• PROBLEM STATEMENT
Please repeat nothing except the lines from the one containing "List each element's" through the end of the records, exactly and without pictures.

Stored data entries:
----------------------------------------
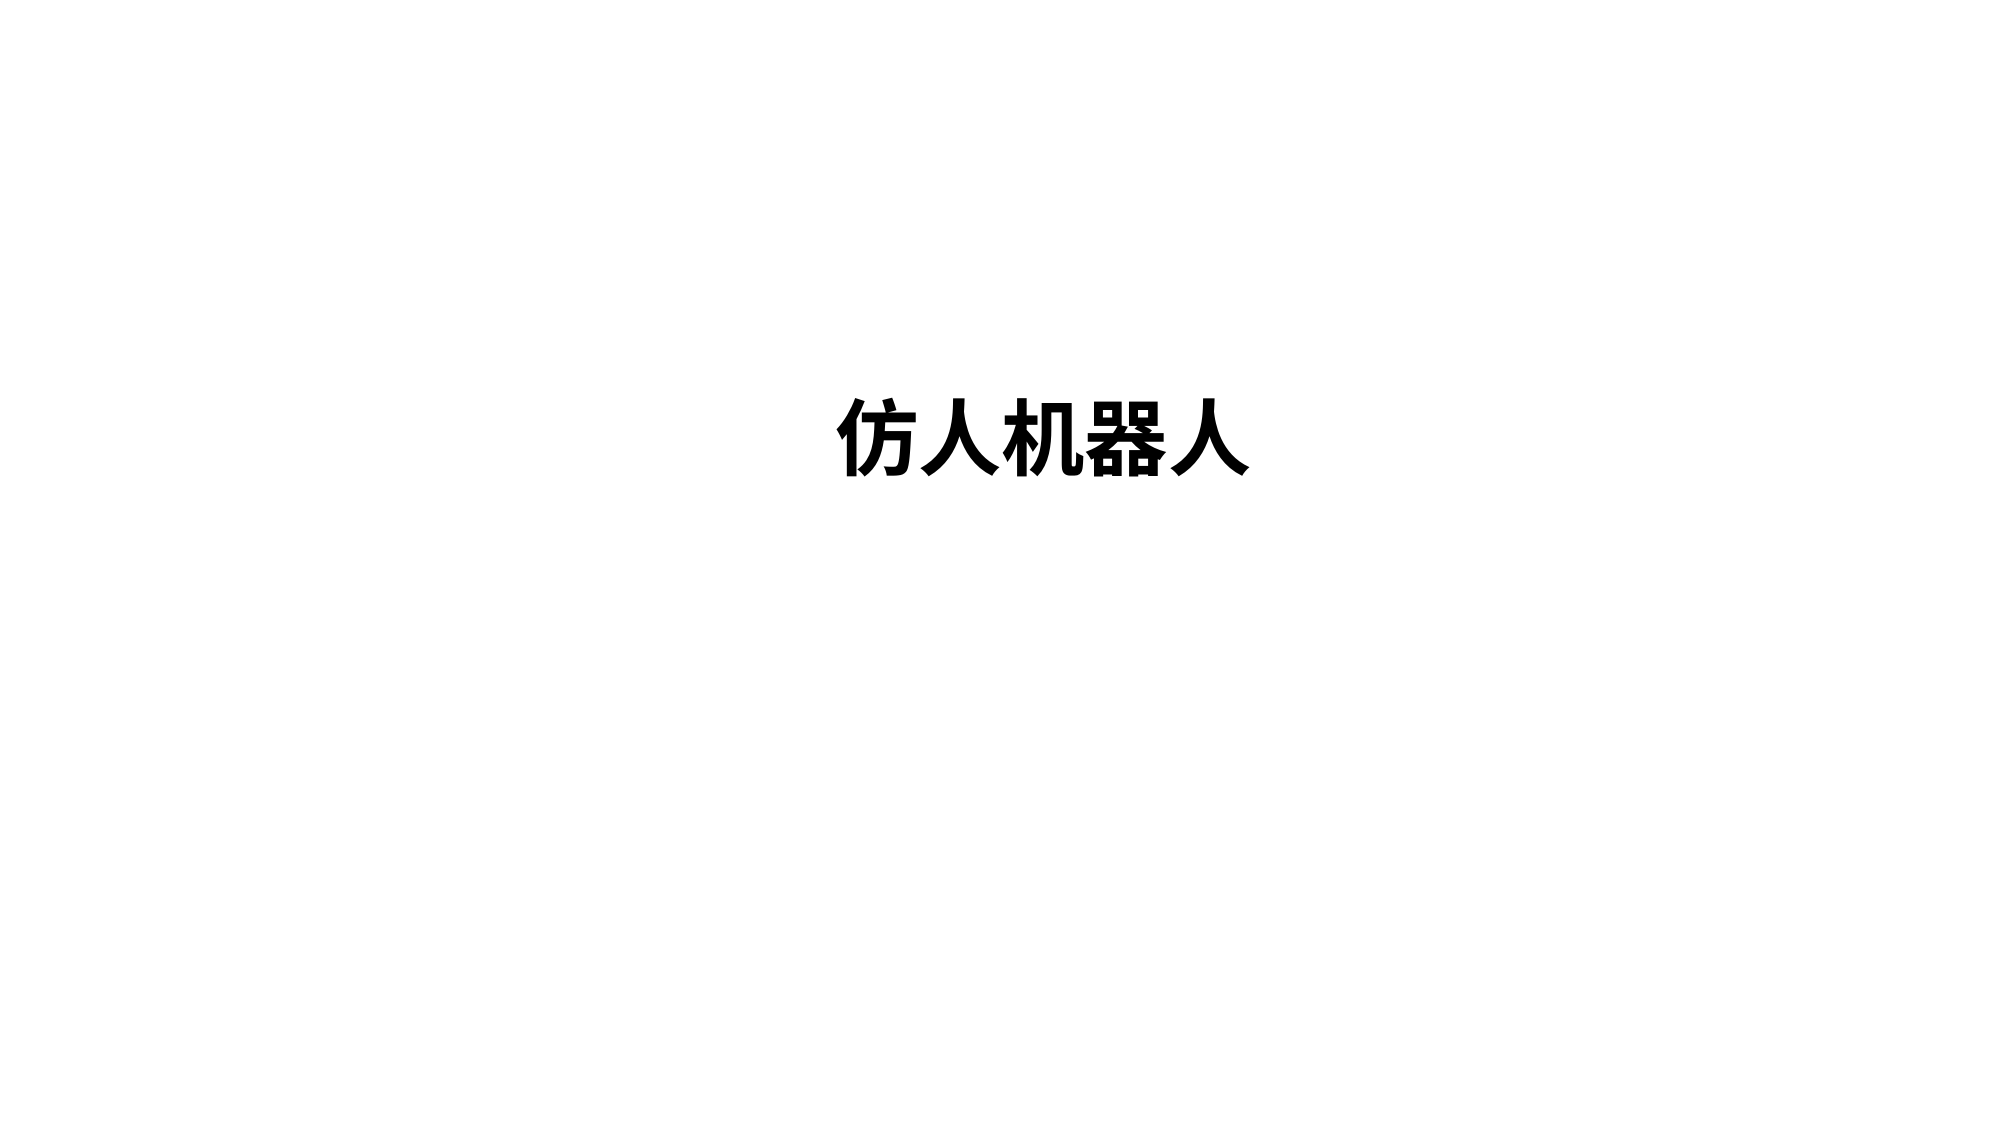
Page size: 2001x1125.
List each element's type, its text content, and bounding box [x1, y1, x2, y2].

text_box 仿人机器人 [820, 378, 1267, 494]
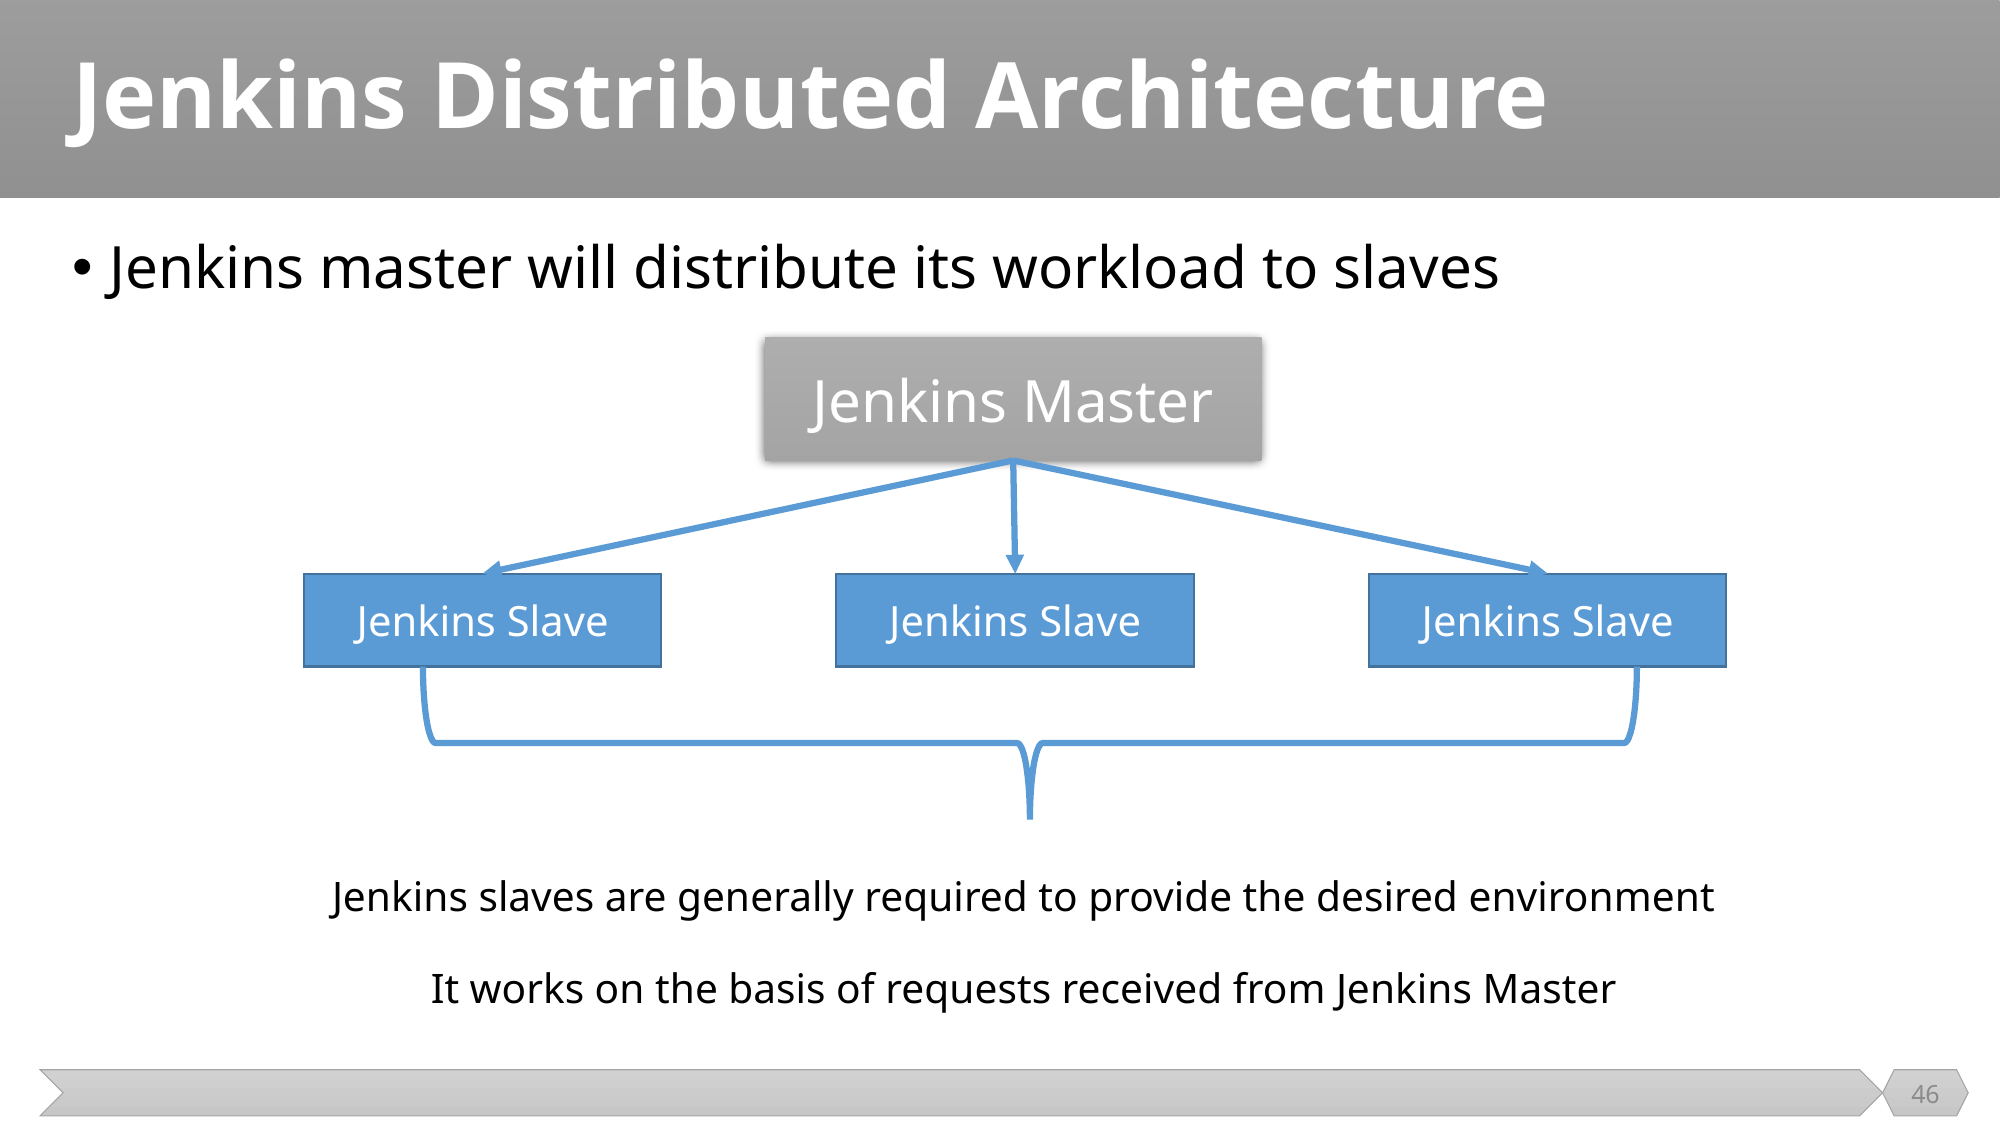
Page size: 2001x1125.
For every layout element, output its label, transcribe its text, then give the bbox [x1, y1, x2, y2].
----------------------------------------
• REPLY TO THE EXERCISE
List each element's type, its text content, and bounding box [x1, y1, x2, y2].

text_box 仿人机器人 [820, 378, 1267, 494]
Page size: 2001x1125.
For every layout element, output its label, transcribe its text, then give the bbox [x1, y1, x2, y2].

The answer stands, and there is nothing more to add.